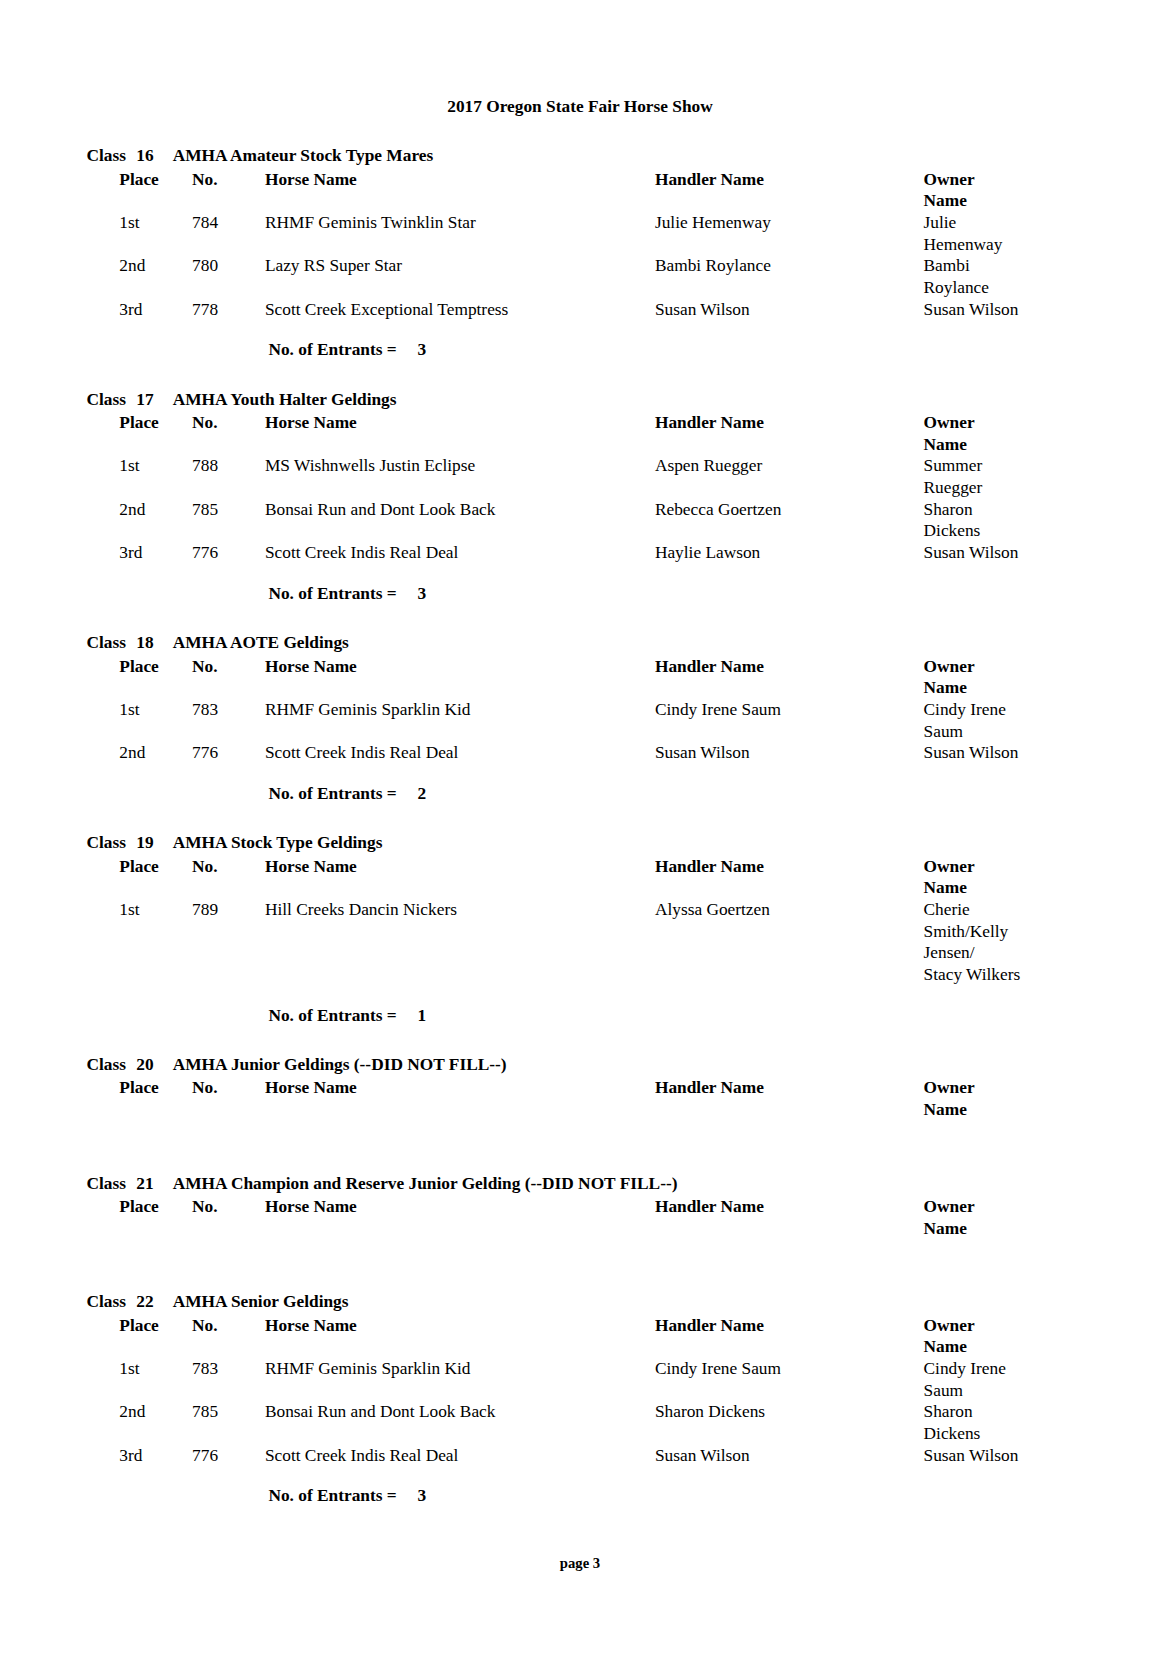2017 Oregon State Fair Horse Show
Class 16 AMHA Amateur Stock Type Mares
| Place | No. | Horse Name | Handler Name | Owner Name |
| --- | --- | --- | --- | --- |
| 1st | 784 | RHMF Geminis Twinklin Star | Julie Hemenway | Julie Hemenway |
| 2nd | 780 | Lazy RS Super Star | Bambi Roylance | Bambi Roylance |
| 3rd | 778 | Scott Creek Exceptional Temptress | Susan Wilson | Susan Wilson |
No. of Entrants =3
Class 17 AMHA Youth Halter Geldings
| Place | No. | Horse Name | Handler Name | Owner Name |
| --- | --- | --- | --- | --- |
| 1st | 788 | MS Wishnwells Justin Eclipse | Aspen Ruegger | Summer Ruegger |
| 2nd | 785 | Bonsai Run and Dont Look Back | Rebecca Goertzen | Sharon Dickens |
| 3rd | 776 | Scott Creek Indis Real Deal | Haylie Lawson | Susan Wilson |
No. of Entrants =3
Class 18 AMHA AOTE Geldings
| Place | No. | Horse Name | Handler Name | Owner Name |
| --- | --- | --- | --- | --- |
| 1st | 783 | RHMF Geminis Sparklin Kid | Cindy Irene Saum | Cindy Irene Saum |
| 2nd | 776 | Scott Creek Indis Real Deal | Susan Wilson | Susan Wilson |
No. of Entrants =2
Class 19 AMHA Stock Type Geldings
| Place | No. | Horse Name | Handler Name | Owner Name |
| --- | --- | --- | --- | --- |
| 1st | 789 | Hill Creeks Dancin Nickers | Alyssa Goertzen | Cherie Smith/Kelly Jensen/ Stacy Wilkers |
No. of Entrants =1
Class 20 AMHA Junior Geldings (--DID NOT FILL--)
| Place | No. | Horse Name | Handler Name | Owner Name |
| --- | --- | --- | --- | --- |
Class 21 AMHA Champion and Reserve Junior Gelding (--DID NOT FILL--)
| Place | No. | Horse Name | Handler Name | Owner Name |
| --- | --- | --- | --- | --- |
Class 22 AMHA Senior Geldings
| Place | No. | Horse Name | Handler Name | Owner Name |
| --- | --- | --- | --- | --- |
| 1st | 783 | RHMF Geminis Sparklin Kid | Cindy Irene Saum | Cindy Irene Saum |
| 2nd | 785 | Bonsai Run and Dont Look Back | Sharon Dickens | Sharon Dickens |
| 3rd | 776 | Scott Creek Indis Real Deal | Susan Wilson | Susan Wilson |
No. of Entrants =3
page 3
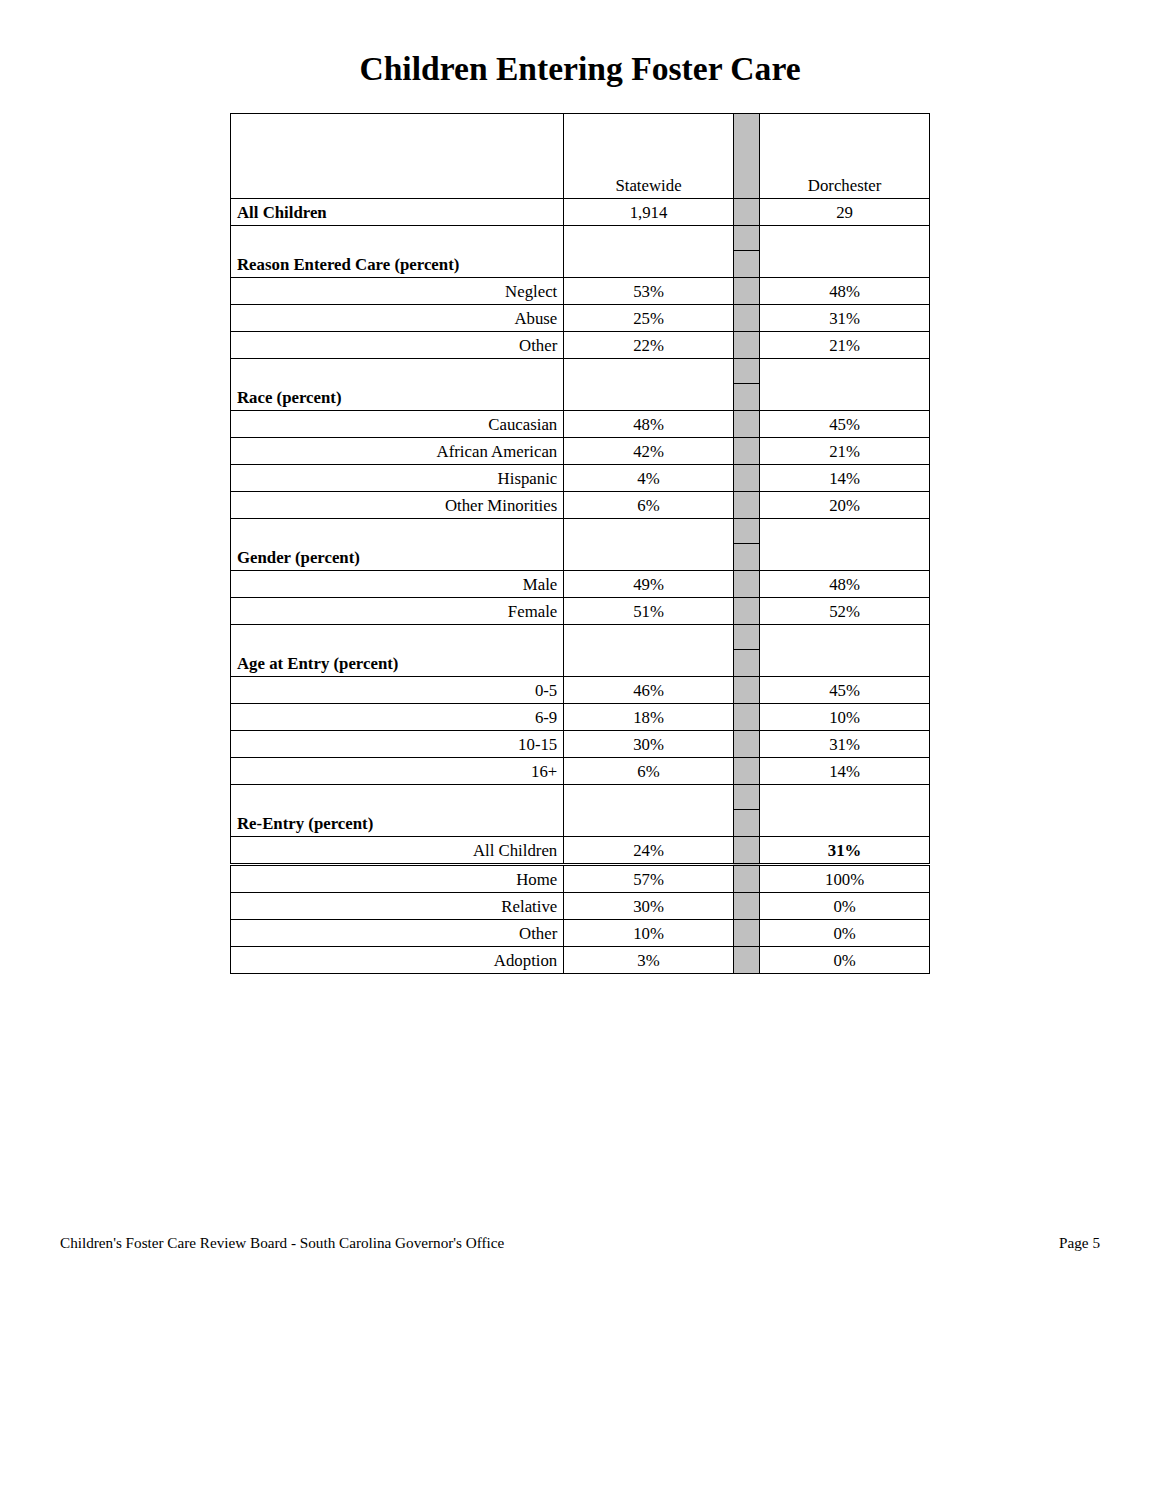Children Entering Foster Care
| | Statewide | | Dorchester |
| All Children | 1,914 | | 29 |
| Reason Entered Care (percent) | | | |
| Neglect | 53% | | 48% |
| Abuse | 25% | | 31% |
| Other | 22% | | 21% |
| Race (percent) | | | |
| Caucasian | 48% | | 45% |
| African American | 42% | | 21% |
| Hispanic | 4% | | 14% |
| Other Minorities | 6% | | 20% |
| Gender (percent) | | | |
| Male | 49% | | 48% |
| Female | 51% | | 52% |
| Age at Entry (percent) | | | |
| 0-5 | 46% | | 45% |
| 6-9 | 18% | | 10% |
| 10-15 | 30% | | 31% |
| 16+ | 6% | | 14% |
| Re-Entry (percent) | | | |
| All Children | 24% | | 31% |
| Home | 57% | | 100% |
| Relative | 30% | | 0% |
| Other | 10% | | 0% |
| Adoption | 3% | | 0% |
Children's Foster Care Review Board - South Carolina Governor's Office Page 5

→ **What you will do**: The response must repeat exactly the lines above from the one with "No. of Entrants =2" through the one with "Neglect | 53% | | 48% |", including both, and must contain no pictures and no other text.

→ **Written reply**:
No. of Entrants =2
Class 19 AMHA Stock Type Geldings
| Place | No. | Horse Name | Handler Name | Owner Name |
| --- | --- | --- | --- | --- |
| 1st | 789 | Hill Creeks Dancin Nickers | Alyssa Goertzen | Cherie Smith/Kelly Jensen/ Stacy Wilkers |
No. of Entrants =1
Class 20 AMHA Junior Geldings (--DID NOT FILL--)
| Place | No. | Horse Name | Handler Name | Owner Name |
| --- | --- | --- | --- | --- |
Class 21 AMHA Champion and Reserve Junior Gelding (--DID NOT FILL--)
| Place | No. | Horse Name | Handler Name | Owner Name |
| --- | --- | --- | --- | --- |
Class 22 AMHA Senior Geldings
| Place | No. | Horse Name | Handler Name | Owner Name |
| --- | --- | --- | --- | --- |
| 1st | 783 | RHMF Geminis Sparklin Kid | Cindy Irene Saum | Cindy Irene Saum |
| 2nd | 785 | Bonsai Run and Dont Look Back | Sharon Dickens | Sharon Dickens |
| 3rd | 776 | Scott Creek Indis Real Deal | Susan Wilson | Susan Wilson |
No. of Entrants =3
page 3
Children Entering Foster Care
| | Statewide | | Dorchester |
| All Children | 1,914 | | 29 |
| Reason Entered Care (percent) | | | |
| Neglect | 53% | | 48% |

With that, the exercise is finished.